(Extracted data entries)
____

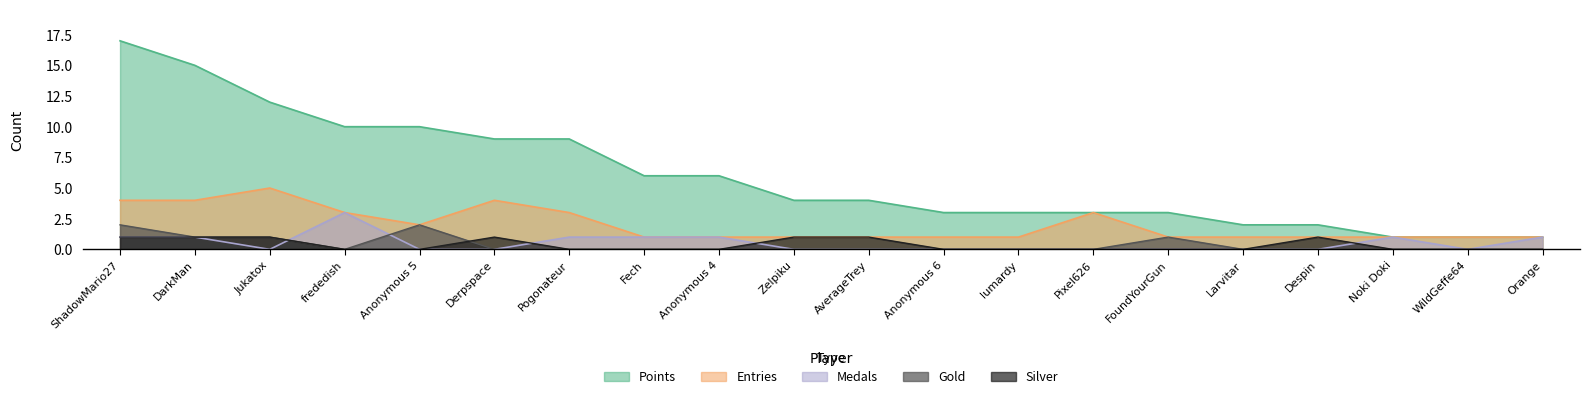

How many lines are shown in the chart?

5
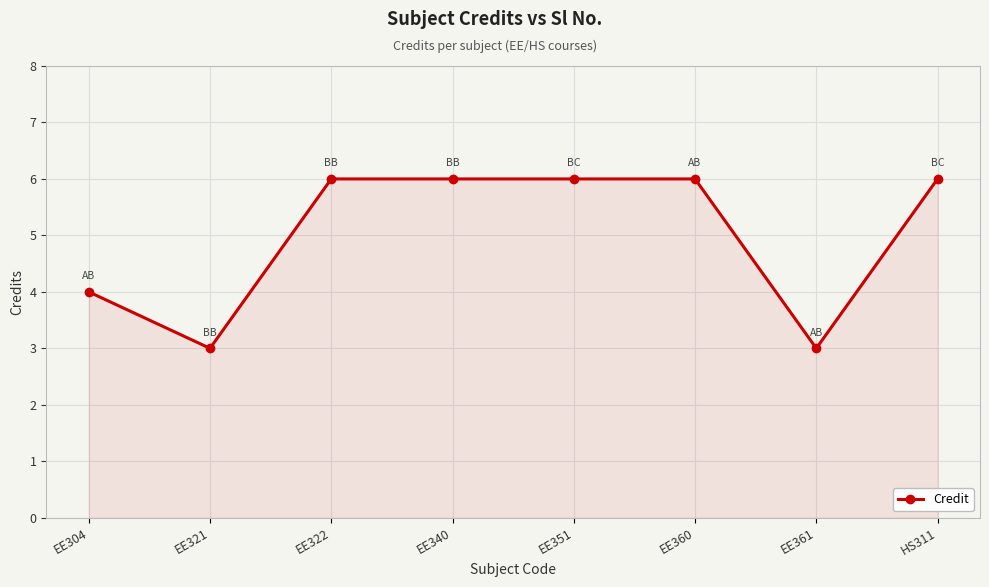

Is it true that the value at EE304 is 7?

False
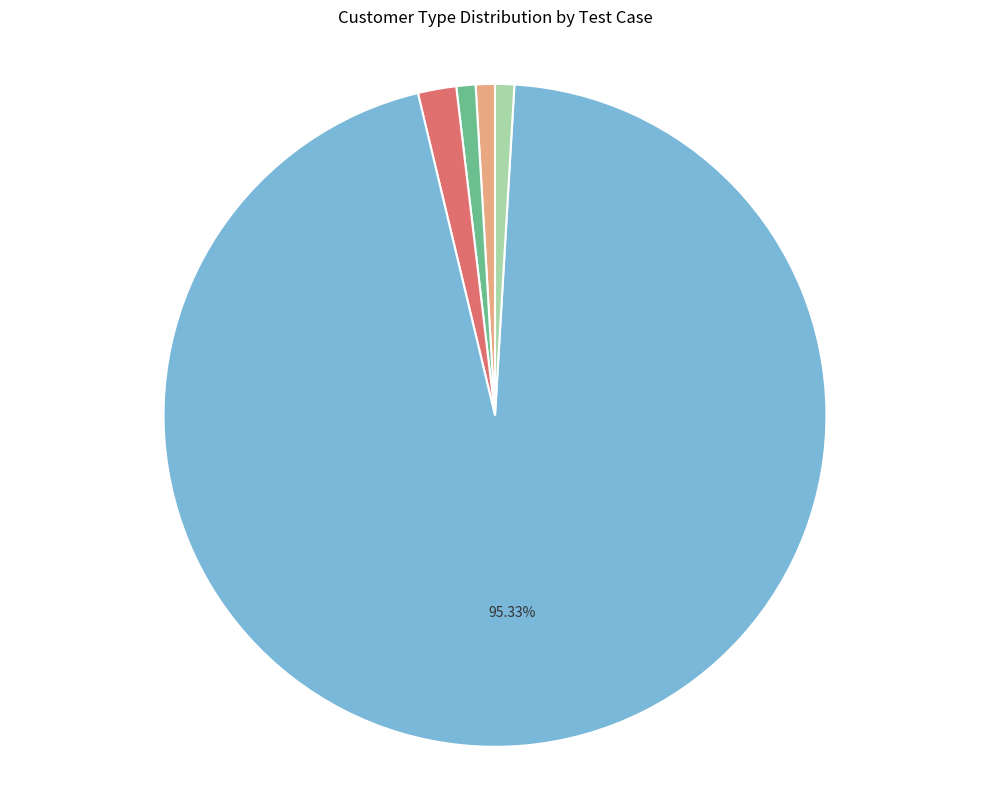

Is it true that Lead_Creation_CR_1 is 1% of the pie?

False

____

* _ACTION ITEM_
Could you rewrite the data from the line containing "Is it true that Lead_Creation_CR_1" through the end, changing "pie" to "donut" and leaving everything else as it is?

* _OUTPUT_
Is it true that Lead_Creation_CR_1 is 1% of the donut?

False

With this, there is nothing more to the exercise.